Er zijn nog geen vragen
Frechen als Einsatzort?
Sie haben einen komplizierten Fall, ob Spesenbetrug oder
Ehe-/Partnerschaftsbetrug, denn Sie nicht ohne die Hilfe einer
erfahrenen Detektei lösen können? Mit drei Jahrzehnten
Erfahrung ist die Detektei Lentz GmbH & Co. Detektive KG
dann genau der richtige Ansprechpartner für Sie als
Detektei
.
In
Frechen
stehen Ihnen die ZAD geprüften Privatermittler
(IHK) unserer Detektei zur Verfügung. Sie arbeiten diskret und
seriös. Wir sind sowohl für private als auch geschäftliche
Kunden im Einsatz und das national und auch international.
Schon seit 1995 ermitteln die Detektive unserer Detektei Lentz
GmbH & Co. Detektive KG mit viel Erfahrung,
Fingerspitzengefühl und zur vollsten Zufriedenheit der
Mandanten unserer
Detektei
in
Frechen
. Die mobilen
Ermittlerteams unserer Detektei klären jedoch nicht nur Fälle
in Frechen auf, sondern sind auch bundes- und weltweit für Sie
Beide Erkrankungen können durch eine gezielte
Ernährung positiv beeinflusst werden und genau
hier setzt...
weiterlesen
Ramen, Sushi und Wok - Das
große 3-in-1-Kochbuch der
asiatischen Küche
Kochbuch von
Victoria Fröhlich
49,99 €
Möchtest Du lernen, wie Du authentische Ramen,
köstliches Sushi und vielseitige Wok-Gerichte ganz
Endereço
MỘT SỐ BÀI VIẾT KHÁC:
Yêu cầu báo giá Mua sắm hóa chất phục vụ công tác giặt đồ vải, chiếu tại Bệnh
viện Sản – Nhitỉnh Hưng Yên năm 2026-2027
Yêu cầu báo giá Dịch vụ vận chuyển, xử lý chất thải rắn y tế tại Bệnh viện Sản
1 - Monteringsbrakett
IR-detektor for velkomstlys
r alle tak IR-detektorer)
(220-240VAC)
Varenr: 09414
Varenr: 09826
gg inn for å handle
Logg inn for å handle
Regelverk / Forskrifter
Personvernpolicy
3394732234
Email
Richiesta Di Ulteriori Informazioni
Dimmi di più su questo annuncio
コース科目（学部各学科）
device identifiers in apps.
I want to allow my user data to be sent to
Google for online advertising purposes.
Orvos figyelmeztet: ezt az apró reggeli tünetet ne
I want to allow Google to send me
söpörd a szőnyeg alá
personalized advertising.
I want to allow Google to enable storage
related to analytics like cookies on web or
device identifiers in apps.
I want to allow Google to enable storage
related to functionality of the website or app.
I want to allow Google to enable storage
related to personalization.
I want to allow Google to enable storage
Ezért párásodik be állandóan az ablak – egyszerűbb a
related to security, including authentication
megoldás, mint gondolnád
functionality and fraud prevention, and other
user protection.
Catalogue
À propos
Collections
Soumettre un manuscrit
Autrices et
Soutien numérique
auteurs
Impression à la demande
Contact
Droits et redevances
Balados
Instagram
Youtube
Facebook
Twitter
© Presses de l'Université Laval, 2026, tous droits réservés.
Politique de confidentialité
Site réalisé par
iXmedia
▬▬▬▬▬▬▬▬▬▬
[Task brief]
Extract from the material all lines containing the string "Frechen".

[Solution]
Frechen als Einsatzort?
Frechen
Frechen
in Frechen auf, sondern sind auch bundes- und weltweit für Sie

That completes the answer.